Exactly as given, restate each record that follows.

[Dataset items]
- - - -

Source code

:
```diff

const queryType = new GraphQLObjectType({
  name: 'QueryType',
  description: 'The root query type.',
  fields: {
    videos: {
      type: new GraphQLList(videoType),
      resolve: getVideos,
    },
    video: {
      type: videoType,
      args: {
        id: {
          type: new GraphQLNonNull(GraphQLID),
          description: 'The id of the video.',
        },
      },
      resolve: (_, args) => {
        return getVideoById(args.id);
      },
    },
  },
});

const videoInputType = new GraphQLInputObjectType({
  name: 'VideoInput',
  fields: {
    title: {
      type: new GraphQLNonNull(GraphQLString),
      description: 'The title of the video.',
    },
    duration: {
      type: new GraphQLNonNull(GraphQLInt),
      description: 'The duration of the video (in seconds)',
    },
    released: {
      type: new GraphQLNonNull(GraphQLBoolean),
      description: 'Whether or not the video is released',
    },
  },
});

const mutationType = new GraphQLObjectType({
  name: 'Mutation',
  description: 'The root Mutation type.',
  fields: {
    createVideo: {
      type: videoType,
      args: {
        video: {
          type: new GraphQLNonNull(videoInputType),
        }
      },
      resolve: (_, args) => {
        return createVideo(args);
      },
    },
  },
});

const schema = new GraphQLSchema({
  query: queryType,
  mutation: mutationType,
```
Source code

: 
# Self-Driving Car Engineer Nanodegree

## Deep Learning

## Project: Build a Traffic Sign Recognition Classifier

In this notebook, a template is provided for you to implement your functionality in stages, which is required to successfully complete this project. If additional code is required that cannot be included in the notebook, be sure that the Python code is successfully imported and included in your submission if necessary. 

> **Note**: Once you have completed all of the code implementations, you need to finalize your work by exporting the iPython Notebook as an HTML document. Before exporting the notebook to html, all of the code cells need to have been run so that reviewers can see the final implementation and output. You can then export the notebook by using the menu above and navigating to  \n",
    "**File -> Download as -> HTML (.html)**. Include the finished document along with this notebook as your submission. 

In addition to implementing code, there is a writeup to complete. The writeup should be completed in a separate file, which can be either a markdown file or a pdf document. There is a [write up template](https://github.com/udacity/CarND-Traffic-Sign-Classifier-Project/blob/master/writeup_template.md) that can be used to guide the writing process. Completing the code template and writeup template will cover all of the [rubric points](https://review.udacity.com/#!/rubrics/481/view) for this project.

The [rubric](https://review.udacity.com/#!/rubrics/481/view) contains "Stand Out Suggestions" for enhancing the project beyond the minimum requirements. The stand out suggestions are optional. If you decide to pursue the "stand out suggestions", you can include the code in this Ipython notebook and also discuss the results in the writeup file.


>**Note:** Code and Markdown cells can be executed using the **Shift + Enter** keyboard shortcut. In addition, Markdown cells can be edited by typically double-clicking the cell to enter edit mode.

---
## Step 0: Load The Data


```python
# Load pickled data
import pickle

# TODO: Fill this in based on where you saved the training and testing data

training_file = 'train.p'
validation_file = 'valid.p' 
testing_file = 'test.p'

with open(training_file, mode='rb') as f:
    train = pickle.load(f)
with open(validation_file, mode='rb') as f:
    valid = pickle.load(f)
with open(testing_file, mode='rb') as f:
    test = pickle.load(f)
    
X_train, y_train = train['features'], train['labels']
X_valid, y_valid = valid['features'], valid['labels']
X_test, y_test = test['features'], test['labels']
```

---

- - - -

> _EXERCISE OUTPUT_
Source code

:
```diff

const queryType = new GraphQLObjectType({
  name: 'QueryType',
  description: 'The root query type.',
  fields: {
    videos: {
      type: new GraphQLList(videoType),
      resolve: getVideos,
    },
    video: {
      type: videoType,
      args: {
        id: {
          type: new GraphQLNonNull(GraphQLID),
          description: 'The id of the video.',
        },
      },
      resolve: (_, args) => {
        return getVideoById(args.id);
      },
    },
  },
});

const videoInputType = new GraphQLInputObjectType({
  name: 'VideoInput',
  fields: {
    title: {
      type: new GraphQLNonNull(GraphQLString),
      description: 'The title of the video.',
    },
    duration: {
      type: new GraphQLNonNull(GraphQLInt),
      description: 'The duration of the video (in seconds)',
    },
    released: {
      type: new GraphQLNonNull(GraphQLBoolean),
      description: 'Whether or not the video is released',
    },
  },
});

const mutationType = new GraphQLObjectType({
  name: 'Mutation',
  description: 'The root Mutation type.',
  fields: {
    createVideo: {
      type: videoType,
      args: {
        video: {
          type: new GraphQLNonNull(videoInputType),
        }
      },
      resolve: (_, args) => {
        return createVideo(args);
      },
    },
  },
});

const schema = new GraphQLSchema({
  query: queryType,
  mutation: mutationType,
```
Source code

: 
# Self-Driving Car Engineer Nanodegree

## Deep Learning

## Project: Build a Traffic Sign Recognition Classifier

In this notebook, a template is provided for you to implement your functionality in stages, which is required to successfully complete this project. If additional code is required that cannot be included in the notebook, be sure that the Python code is successfully imported and included in your submission if necessary. 

> **Note**: Once you have completed all of the code implementations, you need to finalize your work by exporting the iPython Notebook as an HTML document. Before exporting the notebook to html, all of the code cells need to have been run so that reviewers can see the final implementation and output. You can then export the notebook by using the menu above and navigating to  \n",
    "**File -> Download as -> HTML (.html)**. Include the finished document along with this notebook as your submission. 

In addition to implementing code, there is a writeup to complete. The writeup should be completed in a separate file, which can be either a markdown file or a pdf document. There is a [write up template](https://github.com/udacity/CarND-Traffic-Sign-Classifier-Project/blob/master/writeup_template.md) that can be used to guide the writing process. Completing the code template and writeup template will cover all of the [rubric points](https://review.udacity.com/#!/rubrics/481/view) for this project.

The [rubric](https://review.udacity.com/#!/rubrics/481/view) contains "Stand Out Suggestions" for enhancing the project beyond the minimum requirements. The stand out suggestions are optional. If you decide to pursue the "stand out suggestions", you can include the code in this Ipython notebook and also discuss the results in the writeup file.


>**Note:** Code and Markdown cells can be executed using the **Shift + Enter** keyboard shortcut. In addition, Markdown cells can be edited by typically double-clicking the cell to enter edit mode.

---
## Step 0: Load The Data


```python
# Load pickled data
import pickle

# TODO: Fill this in based on where you saved the training and testing data

training_file = 'train.p'
validation_file = 'valid.p' 
testing_file = 'test.p'

with open(training_file, mode='rb') as f:
    train = pickle.load(f)
with open(validation_file, mode='rb') as f:
    valid = pickle.load(f)
with open(testing_file, mode='rb') as f:
    test = pickle.load(f)
    
X_train, y_train = train['features'], train['labels']
X_valid, y_valid = valid['features'], valid['labels']
X_test, y_test = test['features'], test['labels']
```

---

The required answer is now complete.